Using Mindfulness Skills In Therapy
Written by listed counsellor/psychotherapist: Christine Shah Dip. MBACP, Registered BACP Member, recognized BUPA Therapist
26th March, 20140 Comments
When we use the term mindfulness, we refer to "an openhearted, moment to moment, non-judgmental awareness" (Kabat-Zinn,2005,p24).
Mindfulness in a nutshell, can be described as choosing and learning to control the focus of our attention
When we use mindfulness in counselling/psychotherapy we focus on becoming aware of our internal experience. Helping clients to observe and notice their thoughts, feelings and sensations with acceptance and without dwelling or ruminating on the story of their negative thoughts. This sounds simple but is not easy. The mind can be conditioned and developed into unhelpful thinking which can become destructive to our well-being.
Studies have revealed that the average person spends a lot of their time, thinking about something other than what they are doing in the here and now.

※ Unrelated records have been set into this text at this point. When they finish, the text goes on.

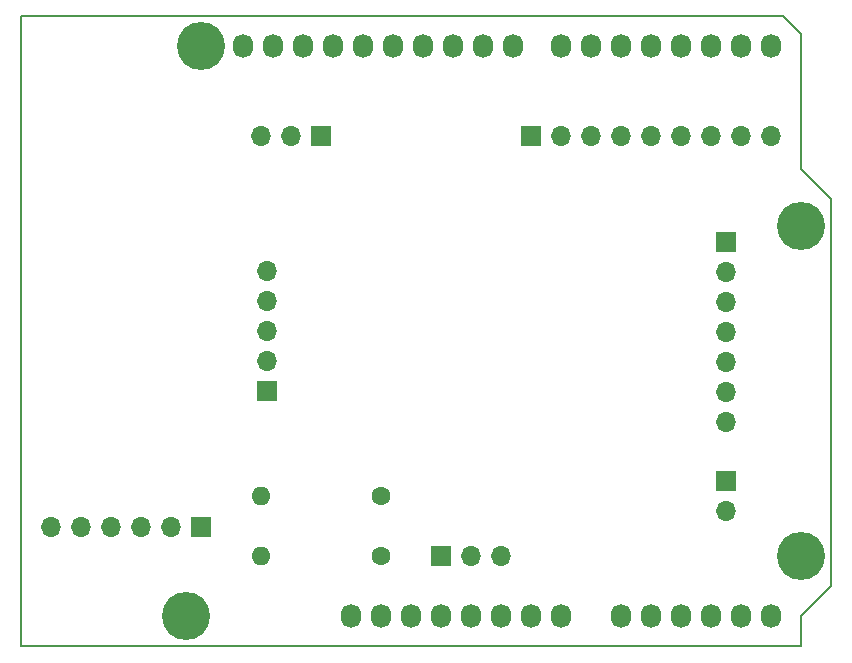
<source format=gbr>
%TF.GenerationSoftware,KiCad,Pcbnew,(6.0.5-0)*%
%TF.CreationDate,2022-05-16T16:36:17+09:00*%
%TF.ProjectId,esp32_internet_radio_v4,65737033-325f-4696-9e74-65726e65745f,rev?*%
%TF.SameCoordinates,PX69db1f0PY7882d48*%
%TF.FileFunction,Soldermask,Top*%
%TF.FilePolarity,Negative*%
%FSLAX46Y46*%
G04 Gerber Fmt 4.6, Leading zero omitted, Abs format (unit mm)*
G04 Created by KiCad (PCBNEW (6.0.5-0)) date 2022-05-16 16:36:17*
%MOMM*%
%LPD*%
G01*
G04 APERTURE LIST*
%TA.AperFunction,Profile*%
%ADD10C,0.150000*%
%TD*%
%ADD11O,1.727200X2.032000*%
%ADD12C,4.064000*%
%ADD13C,1.600000*%
%ADD14O,1.600000X1.600000*%
%ADD15R,1.700000X1.700000*%
%ADD16O,1.700000X1.700000*%
G04 APERTURE END LIST*
D10*
X68580000Y37846000D02*
X66040000Y40386000D01*
X66040000Y0D02*
X66040000Y2540000D01*
X66040000Y51816000D02*
X64516000Y53340000D01*
X66040000Y2540000D02*
X68580000Y5080000D01*
X0Y53340000D02*
X0Y0D01*
X68580000Y5080000D02*
X68580000Y37846000D01*
X0Y0D02*
X66040000Y0D01*
X64516000Y53340000D02*
X0Y53340000D01*
X66040000Y40386000D02*
X66040000Y51816000D01*
D11*
%TO.C,P1*%
X27940000Y2540000D03*
X30480000Y2540000D03*
X33020000Y2540000D03*
X35560000Y2540000D03*
X38100000Y2540000D03*
X40640000Y2540000D03*
X43180000Y2540000D03*
X45720000Y2540000D03*
%TD*%
%TO.C,P2*%
X50800000Y2540000D03*
X53340000Y2540000D03*
X55880000Y2540000D03*
X58420000Y2540000D03*
X60960000Y2540000D03*
X63500000Y2540000D03*
%TD*%
%TO.C,P3*%
X18796000Y50800000D03*
X21336000Y50800000D03*
X23876000Y50800000D03*
X26416000Y50800000D03*
X28956000Y50800000D03*
X31496000Y50800000D03*
X34036000Y50800000D03*
X36576000Y50800000D03*
X39116000Y50800000D03*
X41656000Y50800000D03*
%TD*%
%TO.C,P4*%
X45720000Y50800000D03*
X48260000Y50800000D03*
X50800000Y50800000D03*
X53340000Y50800000D03*
X55880000Y50800000D03*
X58420000Y50800000D03*
X60960000Y50800000D03*
X63500000Y50800000D03*
%TD*%
D12*
%TO.C,P5*%
X13970000Y2540000D03*
%TD*%
%TO.C,P6*%
X66040000Y7620000D03*
%TD*%
%TO.C,P7*%
X15240000Y50800000D03*
%TD*%
%TO.C,P8*%
X66040000Y35560000D03*
%TD*%
D13*
%TO.C,R1*%
X30480000Y7620000D03*
D14*
X20320000Y7620000D03*
%TD*%
D15*
%TO.C,J6*%
X15215000Y10135000D03*
D16*
X12675000Y10135000D03*
X10135000Y10135000D03*
X7595000Y10135000D03*
X5055000Y10135000D03*
X2515000Y10135000D03*
%TD*%
D15*
%TO.C,J3*%
X59715000Y34270000D03*
D16*
X59715000Y31730000D03*
X59715000Y29190000D03*
X59715000Y26650000D03*
X59715000Y24110000D03*
X59715000Y21570000D03*
X59715000Y19030000D03*
%TD*%
D13*
%TO.C,R2*%
X30480000Y12700000D03*
D14*
X20320000Y12700000D03*
%TD*%
D15*
%TO.C,J4*%
X35560000Y7620000D03*
D16*
X38100000Y7620000D03*
X40640000Y7620000D03*
%TD*%
D15*
%TO.C,J7*%
X43190000Y43180000D03*
D16*
X45730000Y43180000D03*
X48270000Y43180000D03*
X50810000Y43180000D03*
X53350000Y43180000D03*
X55890000Y43180000D03*
X58430000Y43180000D03*
X60970000Y43180000D03*
X63510000Y43180000D03*
%TD*%
D15*
%TO.C,J1*%
X20840000Y21595000D03*
D16*
X20840000Y24135000D03*
X20840000Y26675000D03*
X20840000Y29215000D03*
X20840000Y31755000D03*
%TD*%
D15*
%TO.C,J2*%
X25385000Y43180000D03*
D16*
X22845000Y43180000D03*
X20305000Y43180000D03*
%TD*%
D15*
%TO.C,J5*%
X59690000Y13970000D03*
D16*
X59690000Y11430000D03*
%TD*%
M02*

</source>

By learning to notice your thoughts and feelings you will be able to make better choices and decisions.
Mindfulness skills have many benefits which can help with:
- PTSD (post- traumatic stress disorder)
- Addictive Behaviour
- Disordered eating
- Physical problems
- Sleep problems
Amongst many other benefits teaching Mindfulness Skills to clients in counselling/psychotherapy can boost the immune system, increase your level of attention and can improve relationship with others.
Here is an example exercise you can practice when stressful situations arise:
1. Sit somewhere quiet, with your back straight and your feet on the floor, hands resting on your lap.
2. Then focus on your breath - breathing in and out – where do you feel your breath? (is it in your nostrils, chest or stomach area?)
3. Stay focused on your breath for a few minutes. Notice when you start to think destructively (do this without judgment, accept what is, with kindness to yourself) feel the emotions and sensations in your body and then, gently come back focusing on your breath.
4. You will start feeling more at ease with yourself and others when you become more aware of your emotions and feelings.